Similarly, possession can be either sole or joint. If one person alone has actual or constructive possession of a thing, possession is sole. If two or more persons share actual or constructive possession over a thing, they possess the thing jointly if they knowingly share control over it.
[If possession is in a motor vehicle: charge Model Jury Charge on Possession of Weapon, etc., in Motor Vehicle, per N.J.S.A. 2C:39-2].
“Knowingly” refers to a condition of the mind. It cannot be seen. Often, it can be determined only by inferences drawn from a defendant’s conduct, words or acts as presented in the evidence you have heard and seen. So, it is not necessary that the State produce a witness or witnesses to testify that an accused said, for example, that he acted purposely when he engaged in the conduct with which he is charged. You may find that proof of “knowingly” has been furnished beyond a reasonable doubt by inferences which you may draw from the nature of the acts and the circumstances surrounding the conduct under investigation as you have heard from the evidence.
The third element that the State must prove beyond a reasonable doubt is that [defendant] possessed the firearm while he/she was in the course of committing, attempting to commit, or conspiring to commit the crime of . The term “in the course of committing” means that, at the time [defendant] possessed the weapon, he/she was also committing a drug crime, namely . The term “attempting to commit” means that, at the time [defendant] possessed the weapon, he/she was also purposely engaged in conduct which would constitute [the stated drug crime] , if the attendant circumstances were as a reasonable person would believe them to be; or doing anything with the purpose of causing the result which is a specific element of [the stated drug crime] , or purposely doing anything which, under the circumstances as a reasonable person would believe them to be, is an act or omission constituting a substantial step in a course of conduct planned to culminate in his commission of that crime.

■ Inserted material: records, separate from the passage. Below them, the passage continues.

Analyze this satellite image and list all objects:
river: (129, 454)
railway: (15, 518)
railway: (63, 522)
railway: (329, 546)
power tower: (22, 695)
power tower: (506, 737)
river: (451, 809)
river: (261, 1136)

The term “conspiring to commit” means that, at the time [defendant] possessed the weapon, he/she also had the purpose of promoting or facilitating the commission of [the stated drug crime] and either (1) agreed with another person or persons that they or one or more of them will engage in conduct which constitutes such crime or an attempt or solicitation to commit such crime, or (2) agreed to aid another person or persons in the planning or commission of such crime or of an attempt or solicitation to commit such crime.

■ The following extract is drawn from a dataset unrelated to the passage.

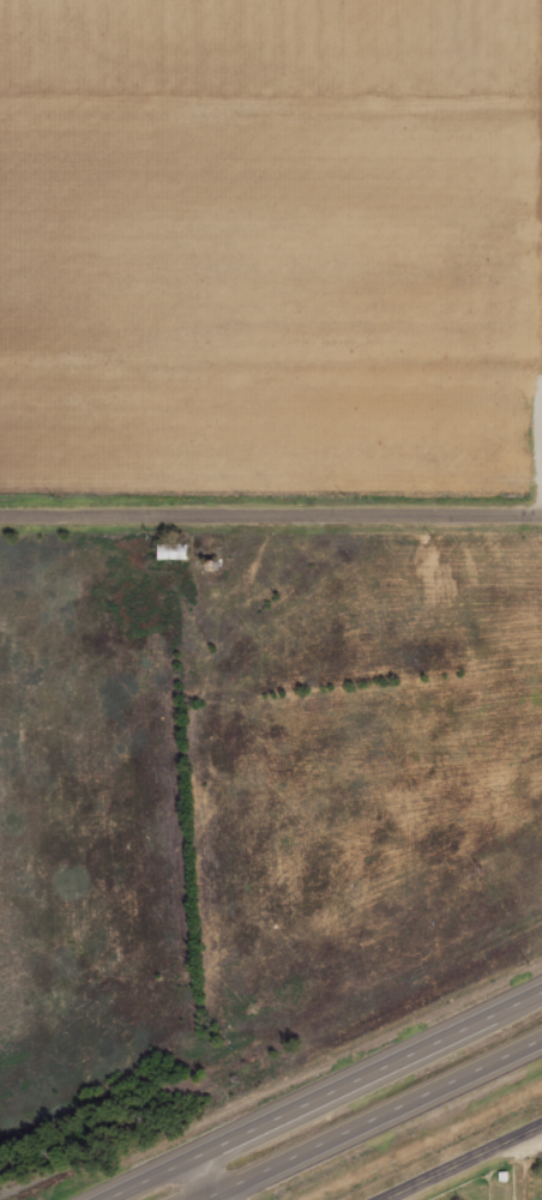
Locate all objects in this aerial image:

If the State has proven each of the elements of this offense beyond a reasonable doubt, [defendant] must be found guilty of this charge. However, if the State has failed to prove, beyond a reasonable doubt, any one of the elements of this offense, you must find him/her not guilty of this charge.
 The citations contained within N.J.S.A. 2C:39-4.1 are: N.J.S.A. 2C:35-3; N.J.S.A. 2C:35-4; N.J.S.A. 2C:35-5, N.J.S.A. 2C:35-5.2; N.J.S.A. 2C:35-5.3; N.J.S.A. 2C:35-6, N.J.S.A. 2C:35-7, N.J.S.A. 2C:35-7.1; or N.J.S.A. 2C:35-11.
 In State v. Harrison, 358 N.J. Super. 578, 584 (App. Div., 2003), the court held that, so long as defendant had constructive possession of a weapon, a conviction under this statute will stand, even though physical proximity between defendant and the drugs and weapon was lacking. Certification of this matter was granted by the Supreme Court, sub nom State v. Spivey, 177 N.J.495 (2003).
 See Model Jury Charge – Attempt and N.J.S.A. 2C:5-1 (a).
 See Model Jury Charge – Conspiracy and N.J.S.A. 2C:5-2(a).